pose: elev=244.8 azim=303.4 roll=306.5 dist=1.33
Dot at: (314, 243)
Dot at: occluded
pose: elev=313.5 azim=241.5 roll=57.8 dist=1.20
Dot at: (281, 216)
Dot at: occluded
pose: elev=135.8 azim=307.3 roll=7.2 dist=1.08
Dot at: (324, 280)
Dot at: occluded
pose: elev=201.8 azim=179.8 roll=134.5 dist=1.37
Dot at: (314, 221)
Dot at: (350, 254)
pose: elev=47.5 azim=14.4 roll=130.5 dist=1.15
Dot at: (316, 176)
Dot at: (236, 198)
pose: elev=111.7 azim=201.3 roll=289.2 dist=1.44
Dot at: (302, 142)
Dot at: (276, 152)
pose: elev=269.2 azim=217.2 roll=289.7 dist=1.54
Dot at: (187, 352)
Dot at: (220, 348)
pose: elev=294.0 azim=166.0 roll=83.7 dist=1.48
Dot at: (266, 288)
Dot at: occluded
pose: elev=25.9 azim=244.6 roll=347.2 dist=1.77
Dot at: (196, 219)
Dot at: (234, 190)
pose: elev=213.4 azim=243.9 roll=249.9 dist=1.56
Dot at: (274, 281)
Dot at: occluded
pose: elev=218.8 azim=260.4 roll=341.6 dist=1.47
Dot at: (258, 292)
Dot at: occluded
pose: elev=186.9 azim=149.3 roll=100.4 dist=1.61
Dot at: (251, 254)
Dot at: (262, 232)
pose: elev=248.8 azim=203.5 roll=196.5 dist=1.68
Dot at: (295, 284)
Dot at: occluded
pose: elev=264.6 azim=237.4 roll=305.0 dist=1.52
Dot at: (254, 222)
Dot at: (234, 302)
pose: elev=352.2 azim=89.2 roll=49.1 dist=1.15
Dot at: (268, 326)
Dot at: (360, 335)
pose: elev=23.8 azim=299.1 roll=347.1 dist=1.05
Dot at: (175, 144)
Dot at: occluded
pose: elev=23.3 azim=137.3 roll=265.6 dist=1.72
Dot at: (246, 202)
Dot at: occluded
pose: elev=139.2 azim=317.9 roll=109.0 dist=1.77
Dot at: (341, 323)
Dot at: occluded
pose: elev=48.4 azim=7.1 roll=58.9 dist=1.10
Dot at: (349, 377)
○ ○ ○ ○
* **What you will do**: Rewrite all the records, replacing every "dist" with "distance" and leaving everything else unchanged.

* **Complete answer**:
pose: elev=244.8 azim=303.4 roll=306.5 distance=1.33
Dot at: (314, 243)
Dot at: occluded
pose: elev=313.5 azim=241.5 roll=57.8 distance=1.20
Dot at: (281, 216)
Dot at: occluded
pose: elev=135.8 azim=307.3 roll=7.2 distance=1.08
Dot at: (324, 280)
Dot at: occluded
pose: elev=201.8 azim=179.8 roll=134.5 distance=1.37
Dot at: (314, 221)
Dot at: (350, 254)
pose: elev=47.5 azim=14.4 roll=130.5 distance=1.15
Dot at: (316, 176)
Dot at: (236, 198)
pose: elev=111.7 azim=201.3 roll=289.2 distance=1.44
Dot at: (302, 142)
Dot at: (276, 152)
pose: elev=269.2 azim=217.2 roll=289.7 distance=1.54
Dot at: (187, 352)
Dot at: (220, 348)
pose: elev=294.0 azim=166.0 roll=83.7 distance=1.48
Dot at: (266, 288)
Dot at: occluded
pose: elev=25.9 azim=244.6 roll=347.2 distance=1.77
Dot at: (196, 219)
Dot at: (234, 190)
pose: elev=213.4 azim=243.9 roll=249.9 distance=1.56
Dot at: (274, 281)
Dot at: occluded
pose: elev=218.8 azim=260.4 roll=341.6 distance=1.47
Dot at: (258, 292)
Dot at: occluded
pose: elev=186.9 azim=149.3 roll=100.4 distance=1.61
Dot at: (251, 254)
Dot at: (262, 232)
pose: elev=248.8 azim=203.5 roll=196.5 distance=1.68
Dot at: (295, 284)
Dot at: occluded
pose: elev=264.6 azim=237.4 roll=305.0 distance=1.52
Dot at: (254, 222)
Dot at: (234, 302)
pose: elev=352.2 azim=89.2 roll=49.1 distance=1.15
Dot at: (268, 326)
Dot at: (360, 335)
pose: elev=23.8 azim=299.1 roll=347.1 distance=1.05
Dot at: (175, 144)
Dot at: occluded
pose: elev=23.3 azim=137.3 roll=265.6 distance=1.72
Dot at: (246, 202)
Dot at: occluded
pose: elev=139.2 azim=317.9 roll=109.0 distance=1.77
Dot at: (341, 323)
Dot at: occluded
pose: elev=48.4 azim=7.1 roll=58.9 distance=1.10
Dot at: (349, 377)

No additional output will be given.